GEORGETOWN UNIVERSITY'S decision to concentrate the resources of its graduate school is as wise as it is courageous. Shutting down graduate programs is a painful expedient. But the university is clearly right to move toward a smaller number of stronger departments.
Georgetown is setting a precedent that might usefully be followed by other universities here in Washington. Historically, each of the universities--with the single exception of the youngest, the University of the District of Columbia--was designed by its ambitious founders on a grand scale, with the intention that it might become a truly national institution. But Washington was not a commercial city, and never generated the wealth on which great private universities elsewhere were built.
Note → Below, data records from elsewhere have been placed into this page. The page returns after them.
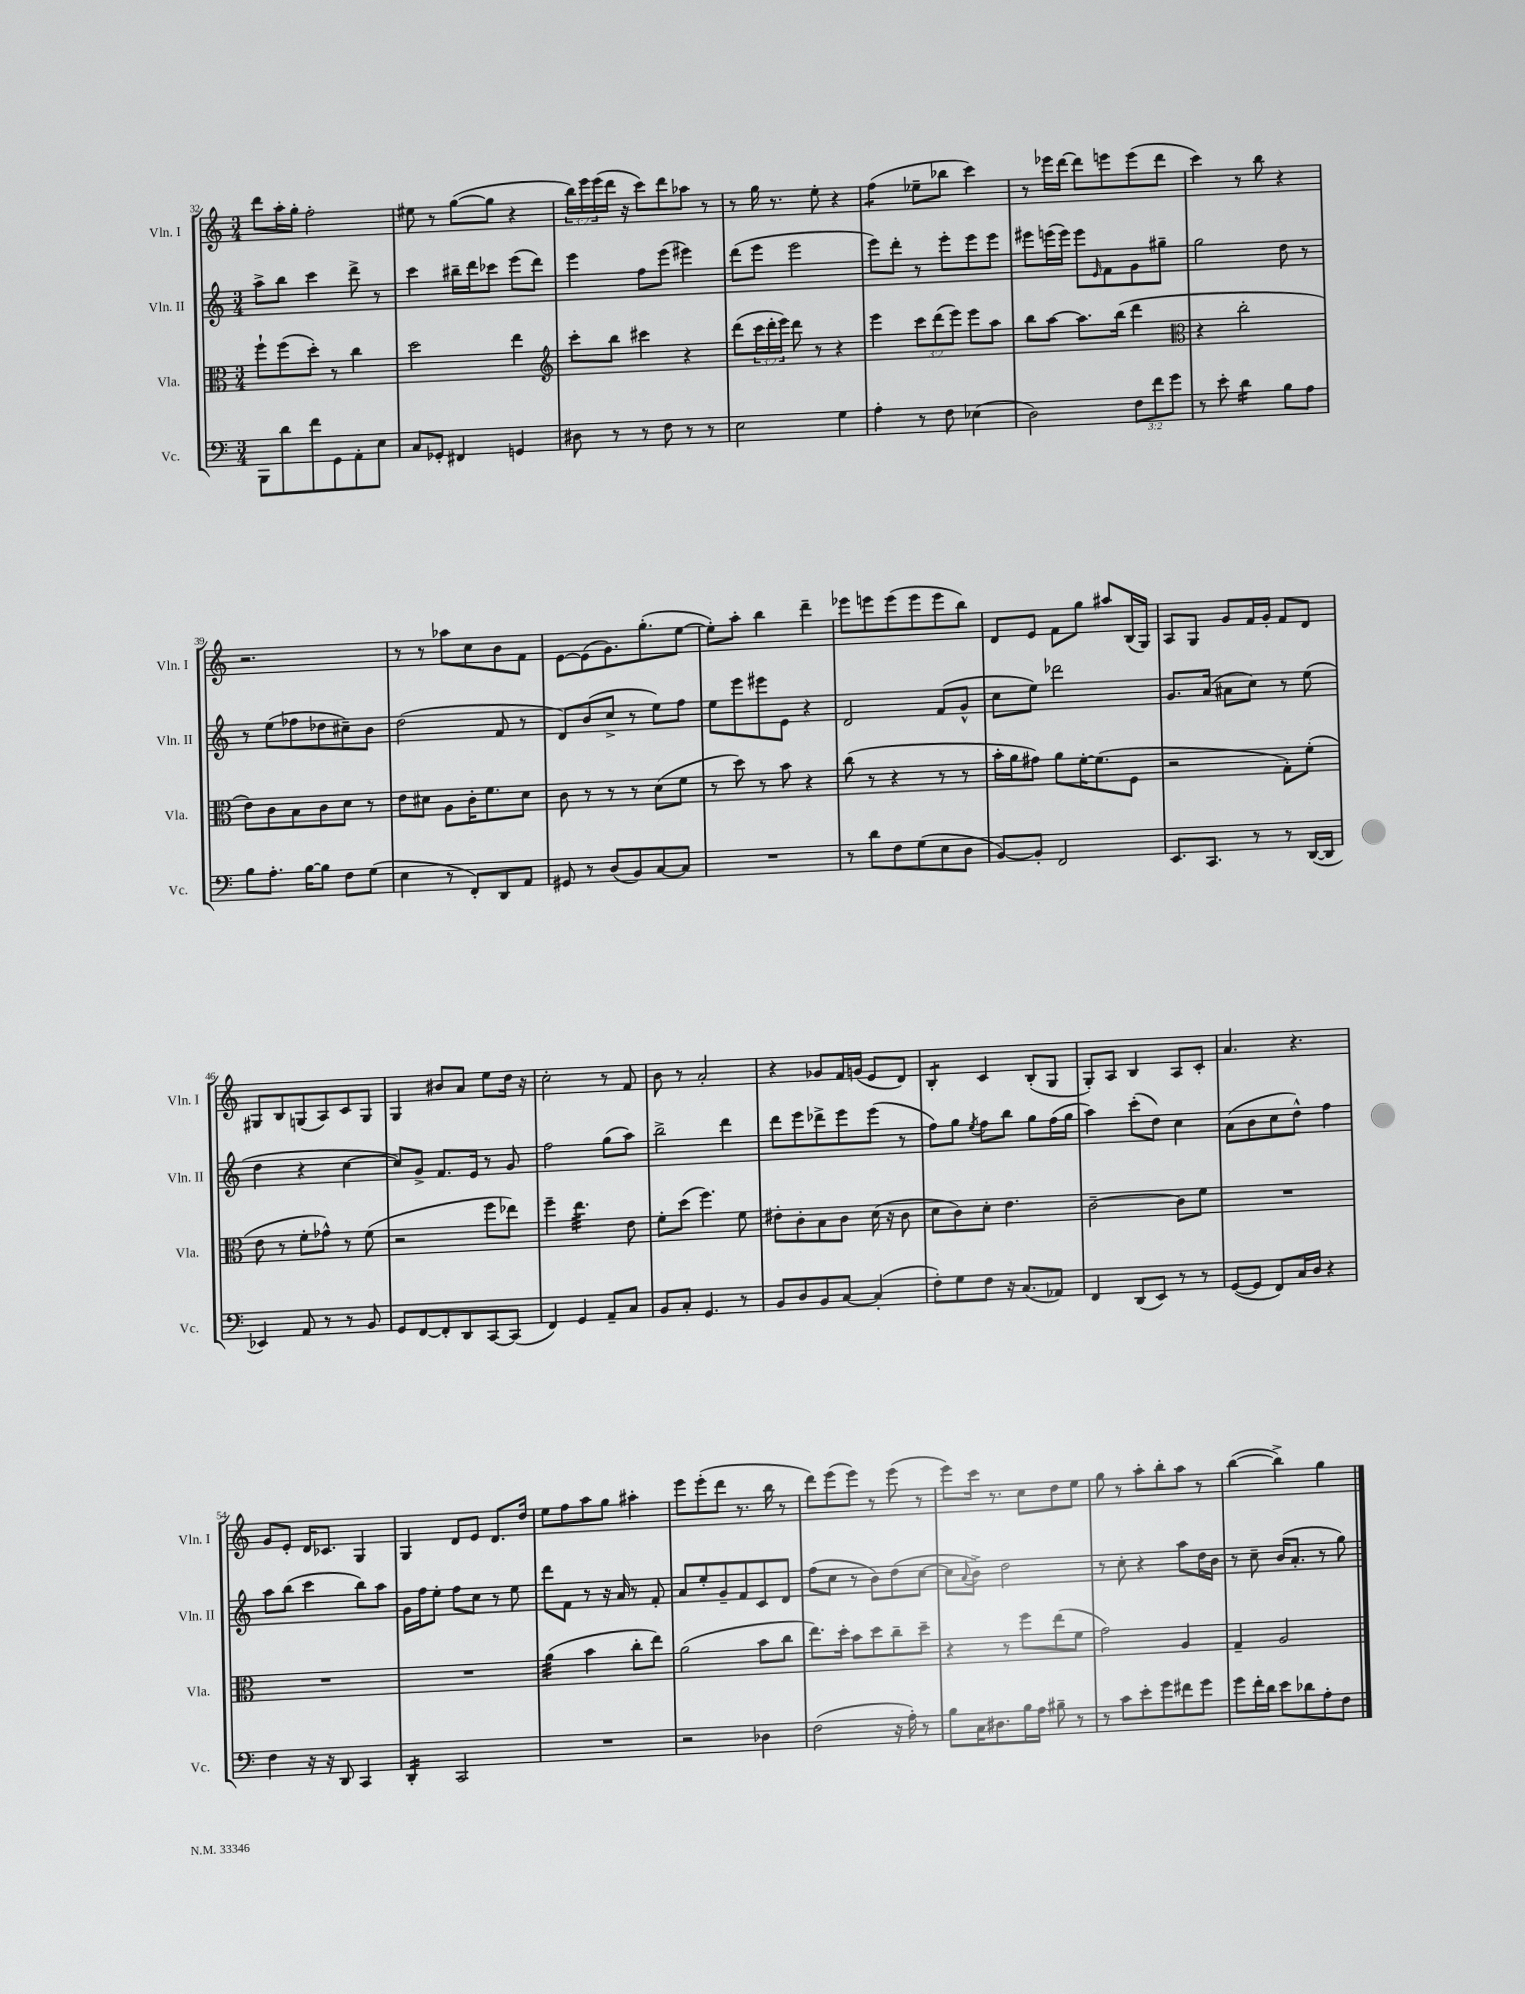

**kern	**kern	**kern	**kern
*staff4	*staff3	*staff2	*staff1
*clefF4	*clefC3	*clefG2	*clefG2
*k[]	*k[]	*k[]	*k[]
*M3/4	*M3/4	*M3/4	*M3/4
8BBB	8ff`	8aa^	8ddd
8d	(8ff	8bb	16aa'
.	.	.	16gg'
8f	8dd')	4ccc	2ff'
8GG	8r	.	.
8AA'	4cc	8ddd^	.
8E	.	8r	.
=	=	=	=
8C	2dd	4ccc	8ee#
8GG-'	.	.	8r
4FF#	.	16bb#~	([8gg
.	.	16ddd	.
.	.	8ccc-	8gg]
4GG	4ee	(8eee	4r
.	.	8ddd)	.
=	=	=	=
*	*clefG2	*	*
8D#	8ccc'	4eee	24bb)
.	.	.	24eee
.	.	.	(24eee
8r	8bb	.	16ddd
.	.	.	16r
8r	4ccc#	8ff	8ccc)
8F	.	(8eee	8ddd
8r	4r	4eee#)	8aa-
8r	.	.	8r
=	=	=	=
2E	(8ddd	(8ddd	8r
.	24ccc	8eee	16gg
.	24ddd'	.	.
.	.	.	8.r
.	24eee)	.	.
.	8ddd	2eee	.
.	8r	.	8ee'
4G	4r	.	4r
=	=	=	=
4A'	4eee	8eee)	(4ff
.	.	8ddd'	.
8r	12ccc	8r	8ee-~
.	(12ddd	.	.
8F	.	8eee'	8bb-
.	12eee)	.	.
(4E-	8eee	8eee	4ccc)
.	8aa	8eee	.
=	=	=	=
2D)	8bb	8eee#	8r
.	[8aa	(16eee	16eee-
.	.	16eee)	[16ddd
.	8.aa]	8eee	8ddd]
.	.	16qqe	.
.	.	8f	8eee
.	(16bb	.	.
12F	4ddd	8g	(8eee
12f	.	.	.
.	.	8gg#~	8ddd
12g	.	.	.
=	=	=	=
*	*clefC3	*	*
8r	4r	2gg	4ccc)
8e'	.	.	.
4d	2cc'	.	8r
.	.	.	8bb
8B	.	8dd	4r
8A	.	8r	.
=	=	=	=
8B	8e)	8r	2.r
8.A'	8c	(8ee	.
.	8B	8ff-	.
[16B	.	.	.
8B]	8c	8dd-	.
8F	8d	8cc#~)	.
(8G	8r	8b	.
=	=	=	=
4E	8e	(2dd	8r
.	8d#	.	8r
8r	8A	.	8aa-
8FF')	16c'	.	8cc
.	8.f	.	.
8DD	.	8f	8b
8AA	8d#	8r	8f
=	=	=	=
8GG#	8c	8d)	[8e
8r	8r	(8b	(8e]
(8D	8r	8cc^	8.g)
8BB)	8r	8r	.
.	.	.	(8.gg'
[8C	(8d	8ee)	.
8C]	8f	8ff	[8ee
=	=	=	=
2.r	8r	8ee	8ee'])
.	8dd)	8eee	8aa'
.	8r	8eee#	4bb
.	8b	8e	.
.	4r	4r	4ddd~
=	=	=	=
8r	(8cc	2d	8eee-
8d	8r	.	8eee
8F	4r	.	(8eee
(8G	.	.	8eee
8E	8r	(8f	8eee
8D	8r	8g^^	8bb)
=	=	=	=
[8BB)	16b'	8cc	8d
.	16a	.	.
8BB']	8g#)	8ee)	8e
2FF	8a	2ddd-	8f
.	[16f'	.	8gg
.	(8.f]	.	.
.	.	.	8aa#
.	8F	.	(16B
.	.	.	16G)
=	=	=	=
8.EE	2r	8.g	8A
.	.	.	8G
8.CC	.	(16a	.
.	.	8a#	8g
8r	.	8cc)	16f
.	.	.	16g'
8r	8G')	8r	8f
([16DD	(8f'	(8ee	8d
16DD]	.	.	.
=	=	=	=
4EE-)	8e	4dd	8G#
.	8r	.	8B
8AA	8f'	4r	(8G
8r	8g-^^)	.	8A)
8r	8r	[4cc	8c
8BB	(8f	.	8G
=	=	=	=
8GG	2r	8cc])	4G
[8FF	.	8g^	.
8FF']	.	8.f	8b#
8DD	.	.	8a
.	.	16e	.
[8CC	8ff	8r	8ee
(8CC]	8ee-)	8g	16dd
.	.	.	16r
=	=	=	=
4FF)	4ff~	2ff	2cc'
4GG	4.ee	.	.
8AA~	.	(8gg	8r
8C	8e	8aa)	8f
=	=	=	=
8BB	8f'	2bb^	8b
8C'	(8dd	.	8r
4.GG	4.ff)	.	2a'
.	.	4ddd	.
8r	8f	.	.
=	=	=	=
8BB	8e#'	8ddd	4r
8D	8c'	8eee	.
8BB	8B	8ddd-^	8g-
[8C	8c	8eee	16f
.	.	.	(16g
(4C']	(16d	(8eee	8e
.	16r	.	.
.	8c	8r	8d)
=	=	=	=
8F')	8d	8ff)	4B'
8G	8c)	8gg	.
.	.	8qee	.
8F	8d'	8ff	4c
16r	4.e	8bb	.
(8.C	.	.	.
.	.	8gg	(8B'
8AA-)	.	(16ff	8G
.	.	16gg	.
=	=	=	=
4FF	[2c~	4aa)	8G')
.	.	.	8A
(8DD	.	(8ccc'	4B
8EE)	.	8dd)	.
8r	8c]	4cc	8A
8r	8f	.	8c'
=	=	=	=
([8GG	2.r	(8a	4.a
8GG]	.	8b	.
8FF)	.	8cc	.
16C	.	8dd^^)	4.r
16D	.	.	.
4r	.	4ff	.
=	=	=	=
4F	2.r	8aa	8g
.	.	(8bb	8e'
16r	.	4ccc	16d
16r	.	.	8.c-
8DD	.	.	.
4CC	.	8bb)	4G
.	.	8aa	.
=	=	=	=
4DD'	2.r	16g	4G
.	.	16ff	.
.	.	8ee'	.
2CC	.	8ff	8d
.	.	8cc	8e
.	.	8r	8.d
.	.	8ee	.
.	.	.	16dd
=	=	=	=
2.r	(4a	8ddd	8ee
.	.	8f	8ff
.	4b	8r	8aa
.	.	16r	8gg
.	.	16a	.
.	8cc'	8r	4aa#'
.	8ee)	8f'	.
=	=	=	=
2r	(2a	8a	8eee
.	.	8ee'	(8eee'
.	.	8g~	8ddd
.	.	8f	8.r
4D-	8b	8c	.
.	.	.	16bb
.	8cc	8d	8r
=	=	=	=
(2F	8.ee)	(8ff	8ddd)
.	.	8cc	(8eee
.	16dd'	.	.
.	8b	8r	8eee)
.	8dd	8b)	8r
16r	8cc~	(8dd	(8eee
16A')	.	.	.
8r	8dd~	[8cc	8r
=	=	=	=
8B	4r	8cc]	8eee)
.	.	8qqa	.
16C	.	8b^)	16ccc
8.D#	.	.	8.r
.	8r	2dd	.
16B	8ff	.	8cc
16A	.	.	.
8B#~	(8ee	.	8dd
8r	8f	.	8ee
=	=	=	=
8r	2g)	8r	8gg
8c	.	8cc'	8r
8e'	.	4r	8aa'
8g	.	.	8bb'
8f#	4A	8aa	8aa
8g	.	16dd	8r
.	.	16b	.
=	=	=	=
8g	4G~	8r	([4bb
16f'	.	8cc~	.
16d	.	.	.
8e	2A	(16b	4bb^])
.	.	8.a'	.
8d-	.	.	.
8A'	.	8r	4gg
8F	.	8gg)	.
==	==	==	==
*-	*-	*-	*-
As long ago as the 1960s, the Consortium of Universities began calling attention to the duplication of small and undernourished graduate programs among the unviersities here. The case for consolidation was apparent, especially among the foreign languages. In that time of academic expansion, that advice got short shrift. But with the growing financial constraints of the late 1970s, all the old questions returned more urgent than ever.
Last March several academic organization, including the National Academy of Sciences, published an evaluation of graduate programs across the country; the rankings must have given further momentum to Georgetown's plans. They showed that there were some very respectable graduate programs among the universities here, but there were also some very low on the list.
Physics, for example, is a subject of great intellectual importance. But it is not clear there is any compelling need for each of five universities, within a radius of two miles, to try to teach it at the graduate level and carry the enormous costs of the laboratories that good programs require. Georgetown's physics department has never been strong, and the university has now decided to drop it from the graduate school--along with accounting and six foreign languages. That will enable the university to improve its stronger programs, to the benefit of students and teaching standards generally.
The quality of the universities in and around Washington has risen substantially over the past couple of decades. Georgetown is now providing leadership, at a time when no large new sources of funds are in sight, in continuing that progress. That is no small contribution to Washington, for there is no American city where educational attainments do more to set the course of people's lives.